To Learn, To Get Better
I spent the last couple of days in Carneros—the region that spans both Napa and Sonoma counties on their southern ends. The purpose of the visit was to explore the Pinot program of Etude, which has evolved from being the home project of a curious, dedicated and ambitious young winemaker named Tony Soter in 1980 to being the ambitious project of a large international wine corporation called Fosters. What's nice to see is that Etude, in its journey from being made in Soter's garage (or wherever he found space to ferment grapes) to now managing vast vineyards and having spacious new winery digs, hasn't lost a lot of its original spirit.
The credibility is maintained by: 1) Soter's continual involvement as a consultant, even though he sold the wine brand years ago and did quite well for himself; 2) The continuous excellence of the wines; and 3) the obvious quality of the winemaking team that runs the place today--John Priest and Franci Ashton.

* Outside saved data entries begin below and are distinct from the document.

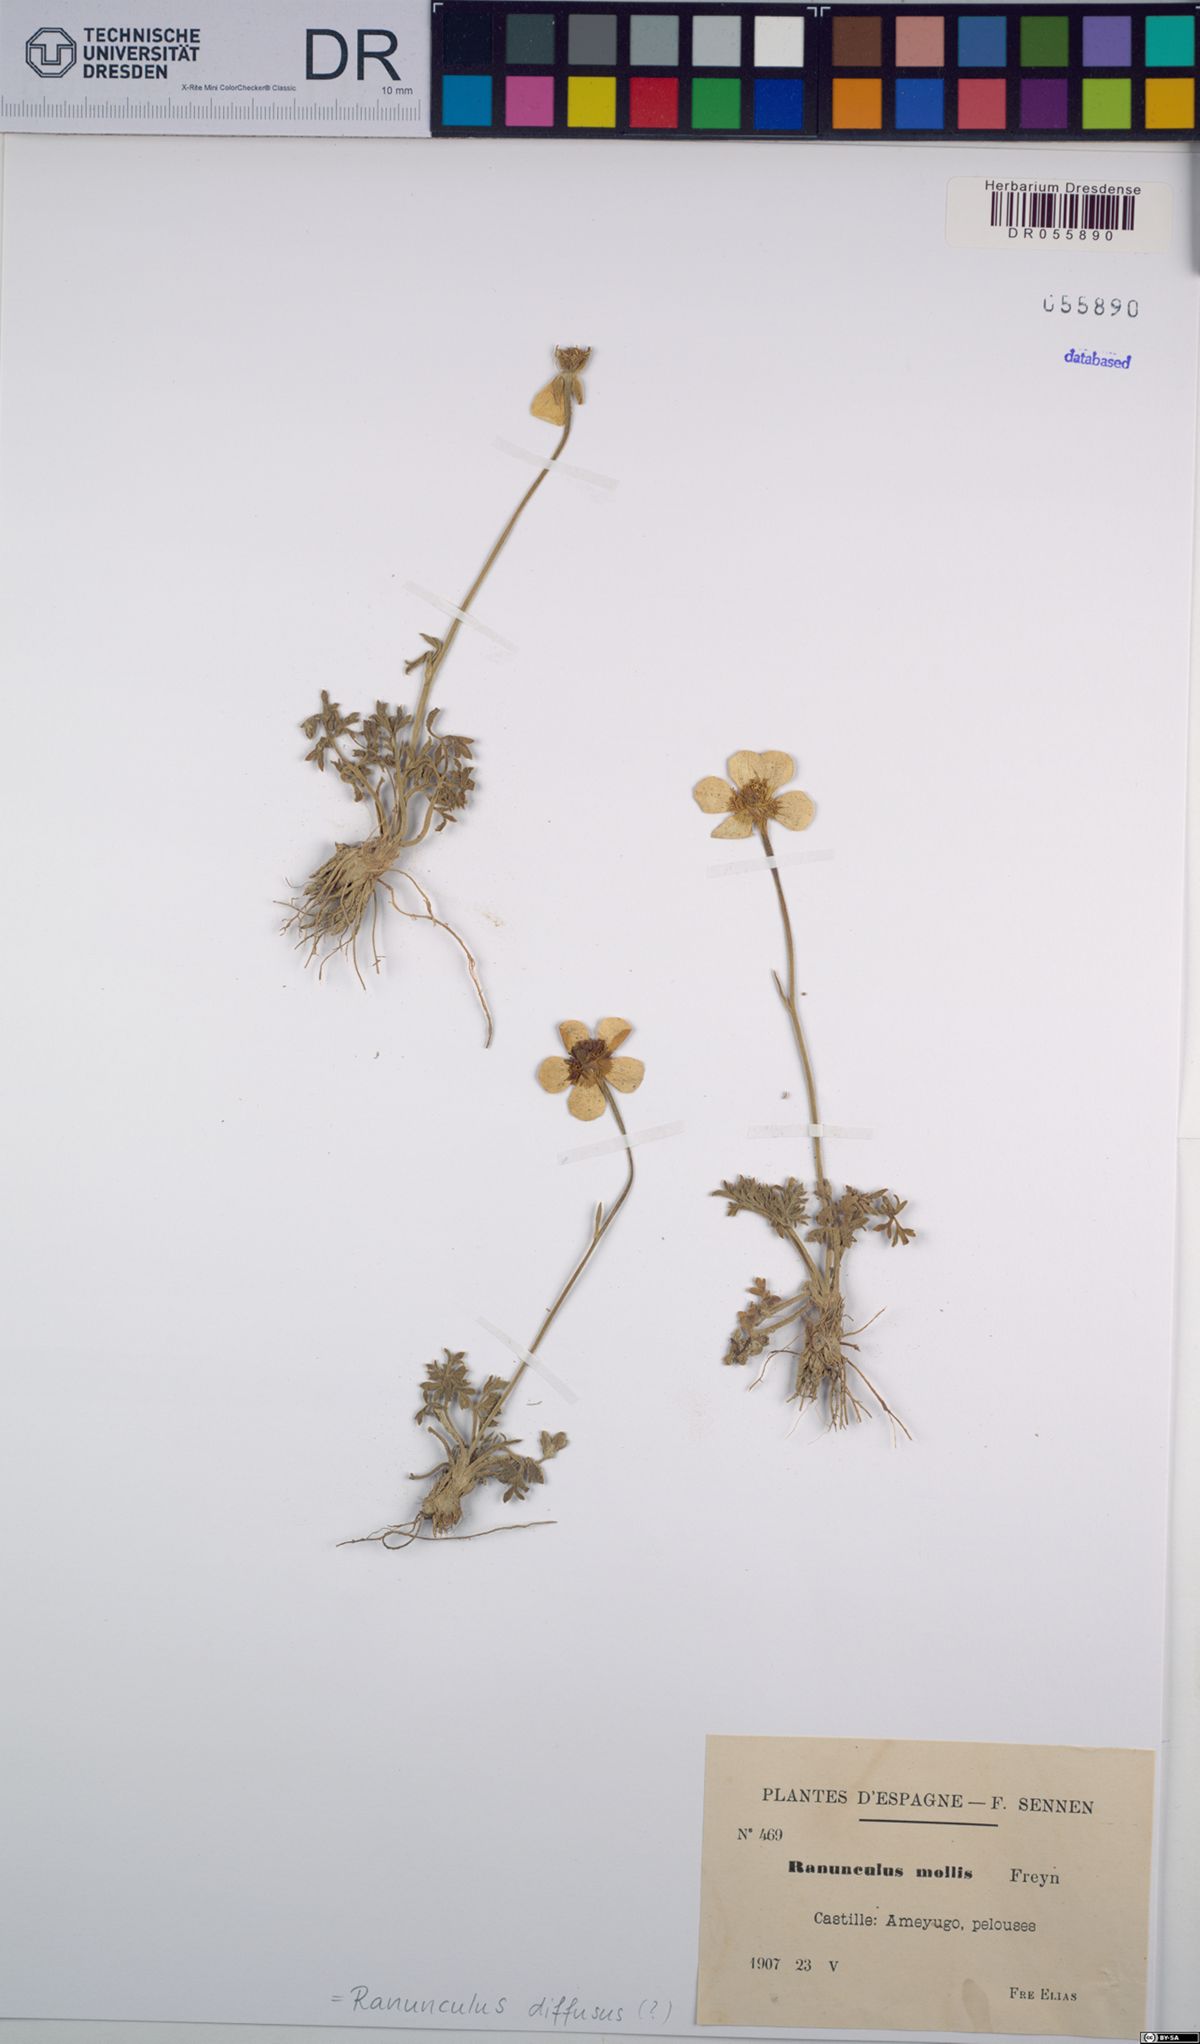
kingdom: Plantae
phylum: Tracheophyta
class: Magnoliopsida
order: Ranunculales
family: Ranunculaceae
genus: Ranunculus
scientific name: Ranunculus diffusus
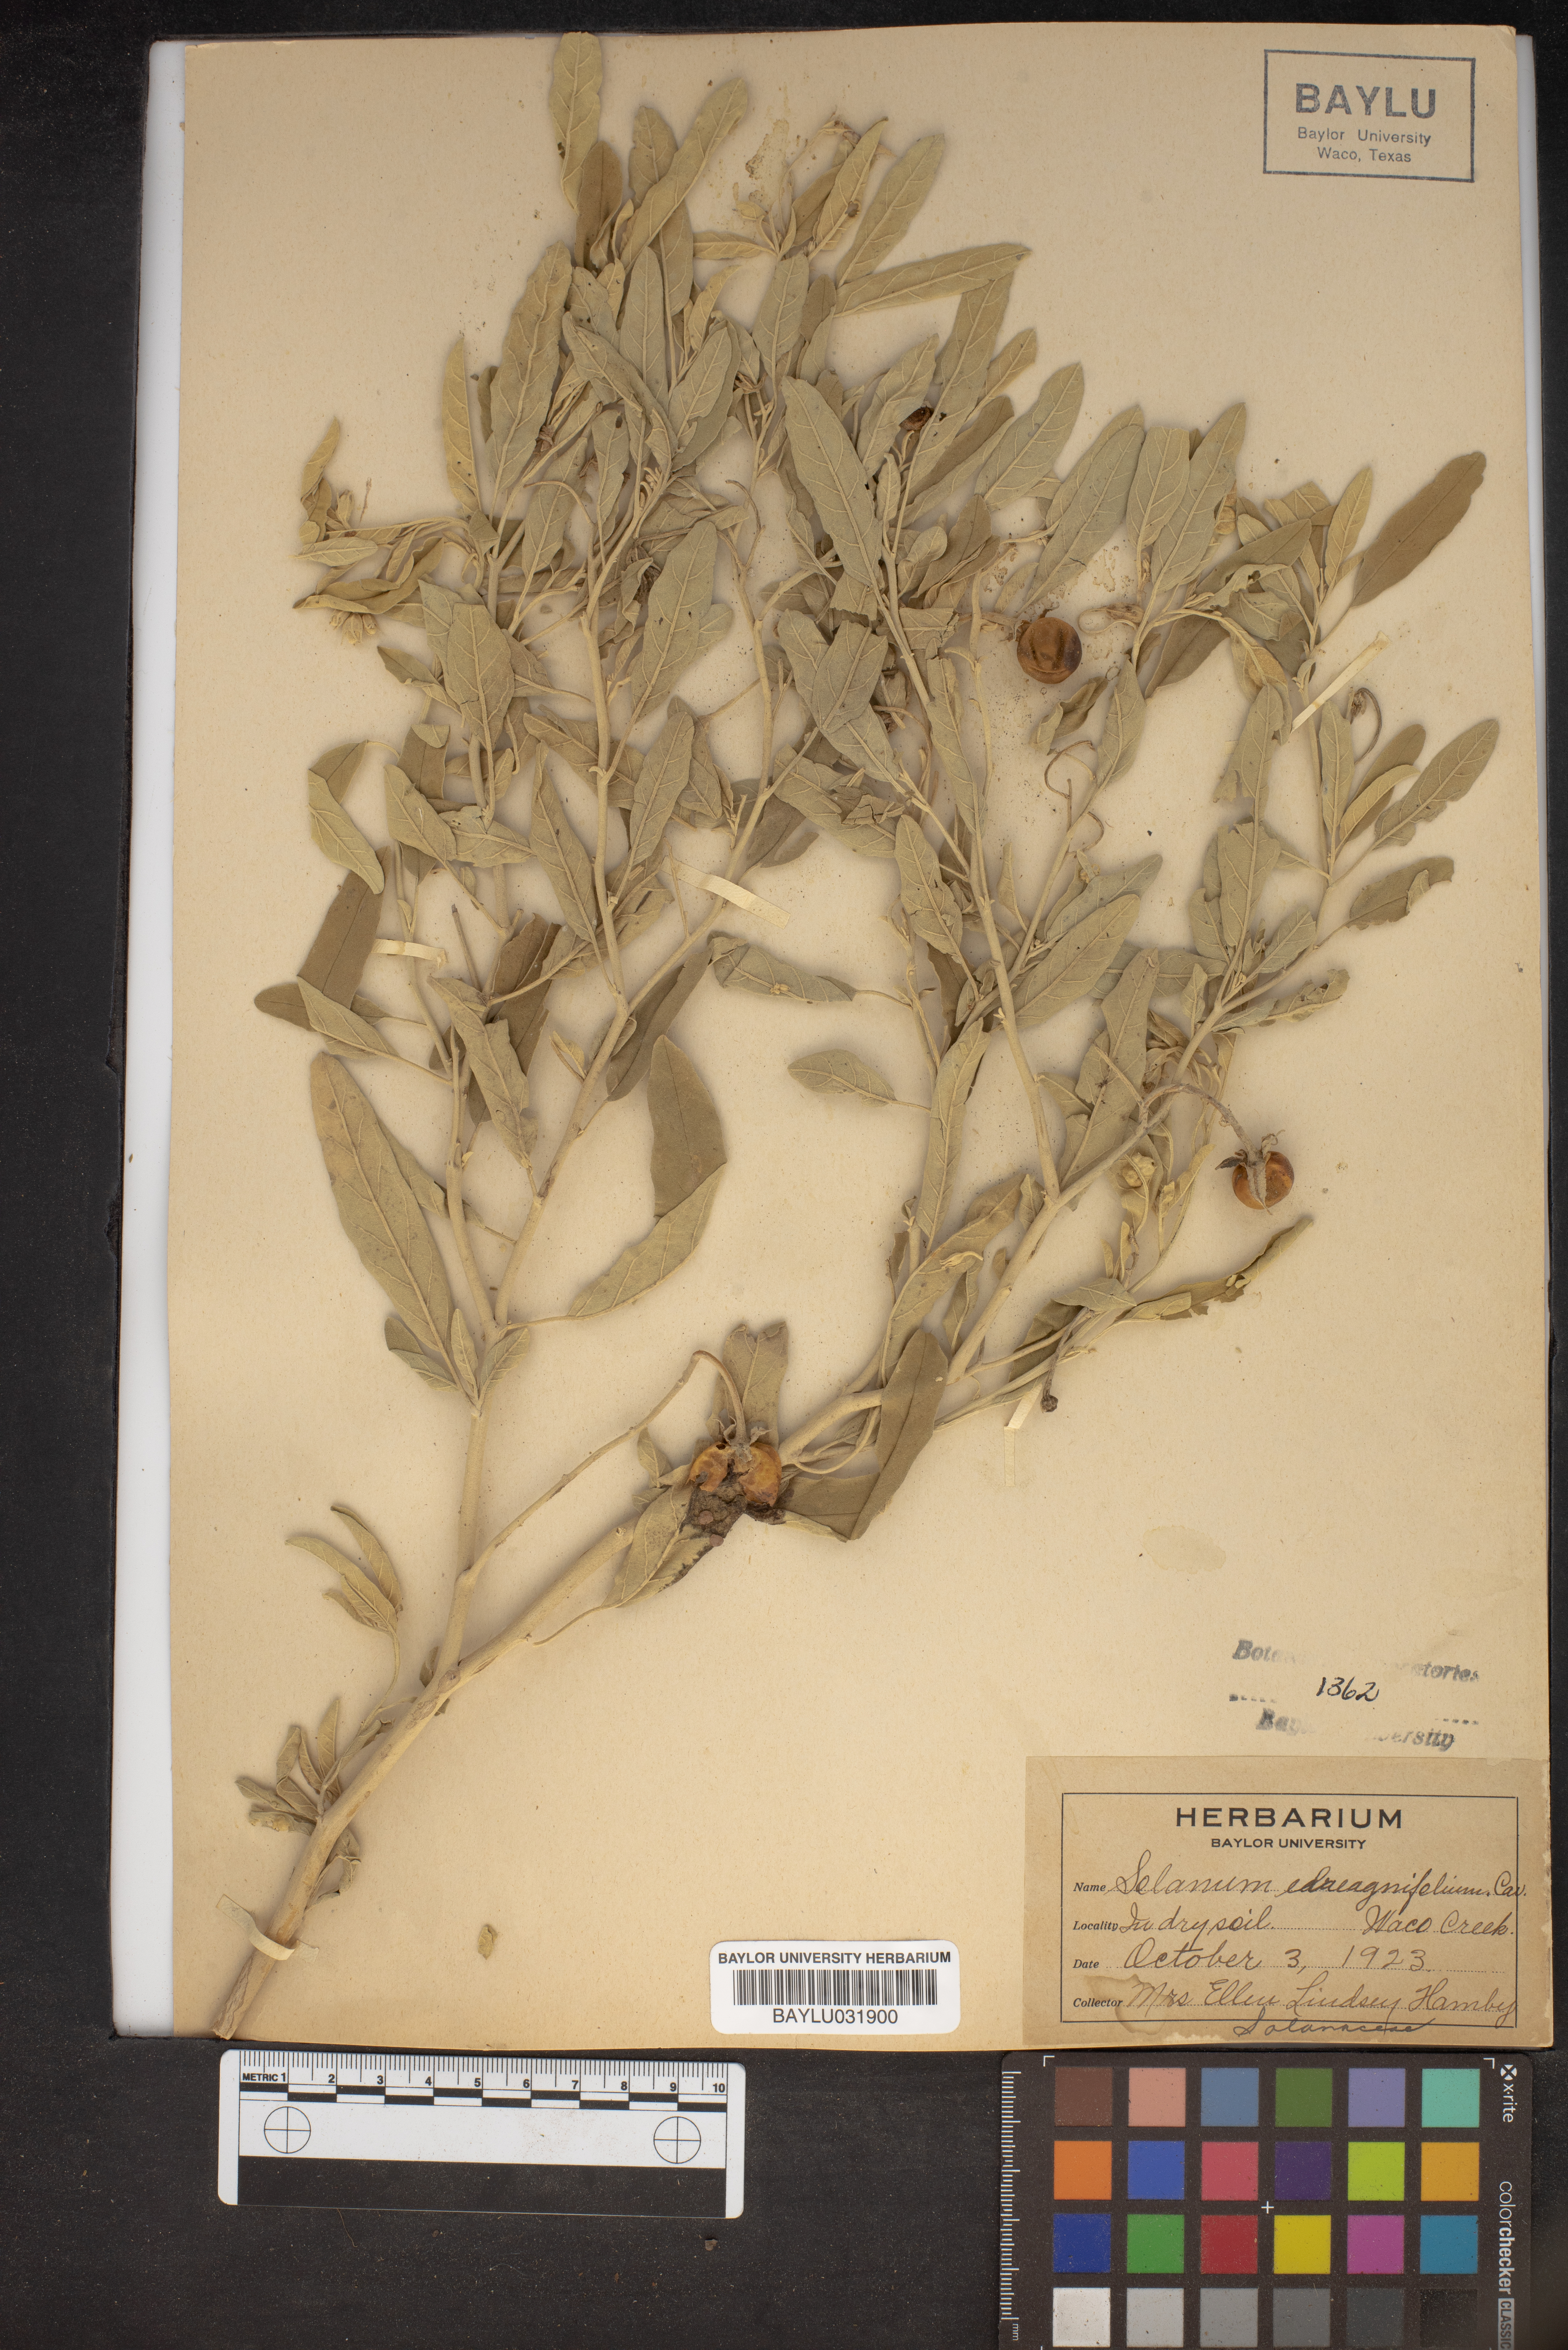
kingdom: Plantae
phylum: Tracheophyta
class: Magnoliopsida
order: Solanales
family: Solanaceae
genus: Solanum
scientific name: Solanum elaeagnifolium
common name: Silverleaf nightshade
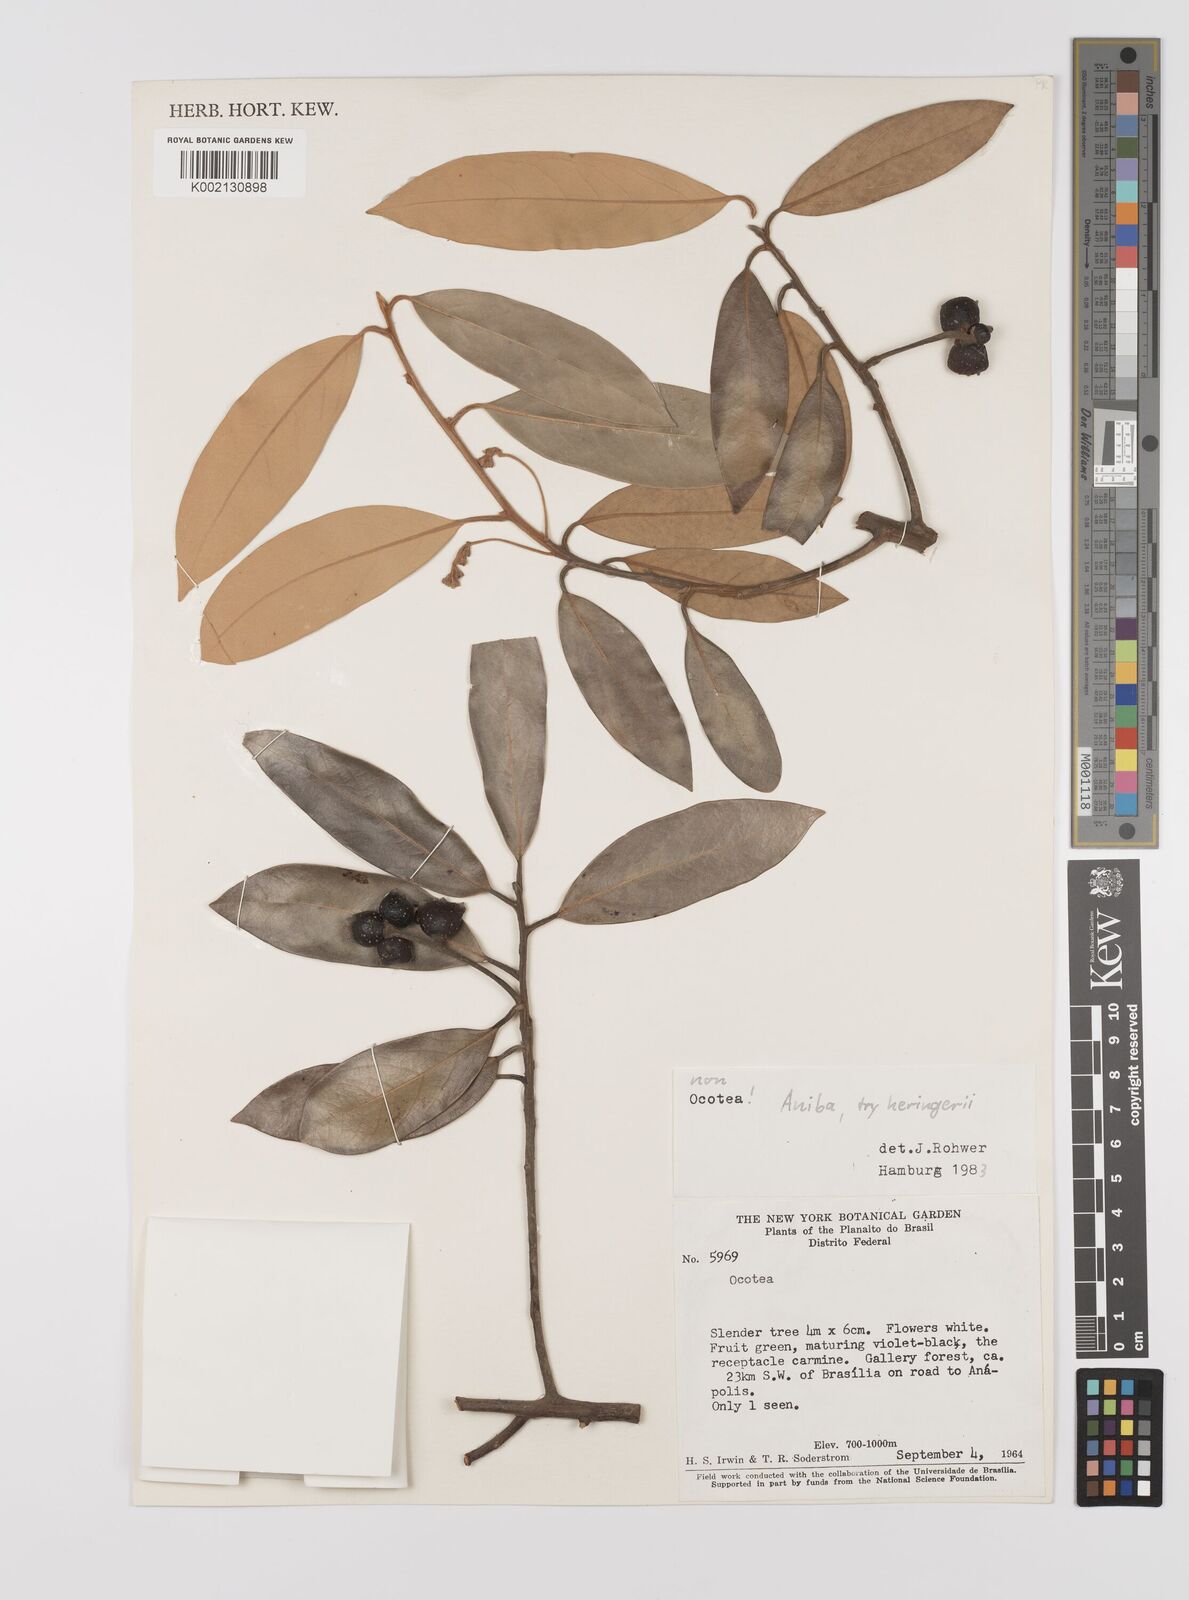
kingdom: Plantae
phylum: Tracheophyta
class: Magnoliopsida
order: Laurales
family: Lauraceae
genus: Aniba
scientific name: Aniba heringeri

Tony Soter, who has an eponymous wine now in Oregon, became one of the first "superstar" consultants in the Napa Valley during the 80s and 90s, making wine and providing council to a ridiculous list of top estates. Along the way, though, he's never seemed to tire of sharing his acute knowledge and reasoned opinions about the intricacies of growing grapes and making wine with the likes of dilettantes such as myself. Etude makes Cabernet, Merlot, Pinot Gris, and Rosé, but we were there to focus on Pinot Noir, which was Soter's initial intent for the brand.
The name “Etude” implies study and practice—as one would practice an etude on the piano to learn, to get better. It's a nice metaphor for winemaking, since each year presents one more crack at it. For the 20 years that Soter owned the brand, he bought wines from various growers and assembled them into blends. Now, the team has their own Pinot vineyards to work with and the study and practice continues--this time on one large estate whose ins and outs they are still getting to know.
The results are more than encouraging, with the 2005 Carneros Estate Pinot Noir being a gorgeous wine that is rife with black plum and cherry fruit, a hint of earthiness and a graceful and elegant texture ($40 at K&L). Another of the wines Etude is famous for is the Heirloom, bottling (pictured here), which makes use of older so-called Heirloom clones that Soter has collected over the years. These vines are usually uneconomically low-yielding and difficult, which is why the wine costs twice as much (at K&L) as the Carneros estate--but the full-bodied 2004 has a suave texture with a lot of richness and some tannin that strongly suggest that it needs a few more years to come into its own.